SOURCE DATA Start Marker

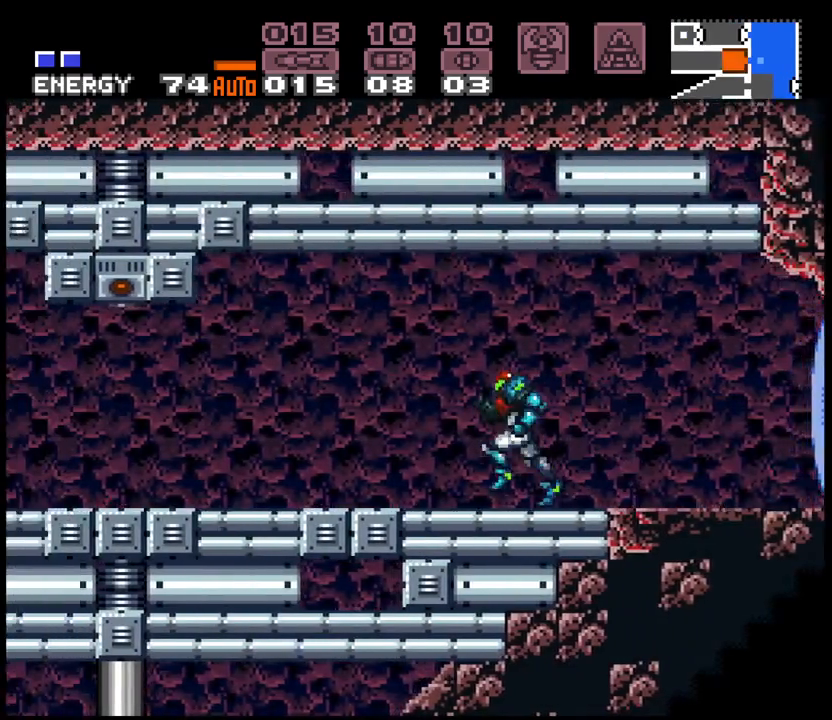
{"dt_ms": 500, "buttons": ["A", "DPAD_LEFT"], "events": []}
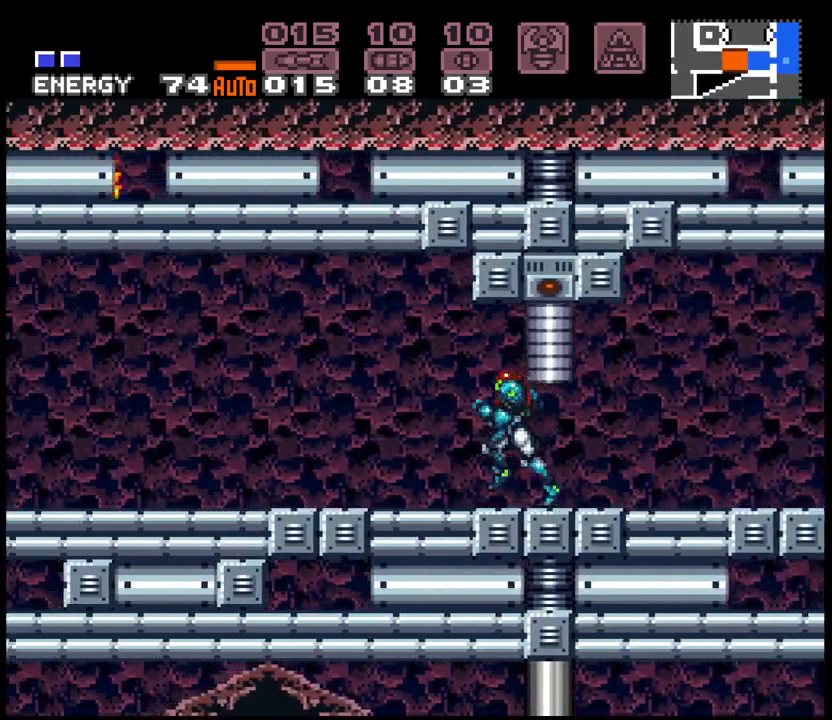
{"dt_ms": 500, "buttons": ["A", "B", "DPAD_DOWN"], "events": [[83, "B", "down"], [150, "B", "up"], [233, "DPAD_LEFT", "up"], [250, "B", "down"], [333, "DPAD_DOWN", "down"], [400, "DPAD_DOWN", "up"], [483, "DPAD_DOWN", "down"]]}
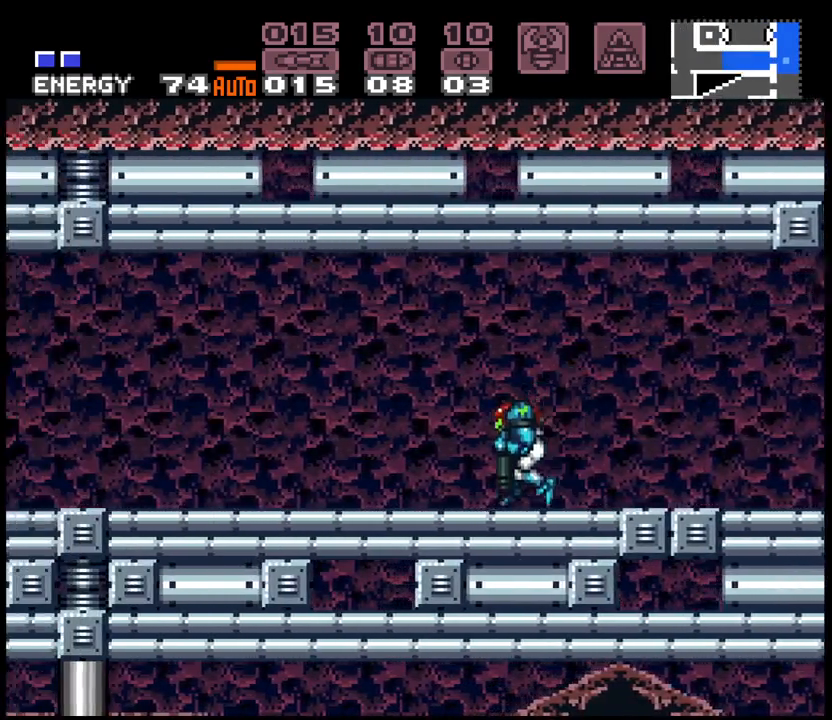
{"dt_ms": 500, "buttons": ["A", "DPAD_LEFT"], "events": [[33, "DPAD_LEFT", "down"], [83, "DPAD_DOWN", "up"], [100, "B", "up"]]}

SOURCE DATA End Marker

-- YOUR ASSIGNMENT --
None of the pictures should be carried over when the data above is transcribed exactly.

-- EXPECTED ANSWER --
{"dt_ms": 500, "buttons": ["A", "DPAD_LEFT"], "events": []}
{"dt_ms": 500, "buttons": ["A", "B", "DPAD_DOWN"], "events": [[83, "B", "down"], [150, "B", "up"], [233, "DPAD_LEFT", "up"], [250, "B", "down"], [333, "DPAD_DOWN", "down"], [400, "DPAD_DOWN", "up"], [483, "DPAD_DOWN", "down"]]}
{"dt_ms": 500, "buttons": ["A", "DPAD_LEFT"], "events": [[33, "DPAD_LEFT", "down"], [83, "DPAD_DOWN", "up"], [100, "B", "up"]]}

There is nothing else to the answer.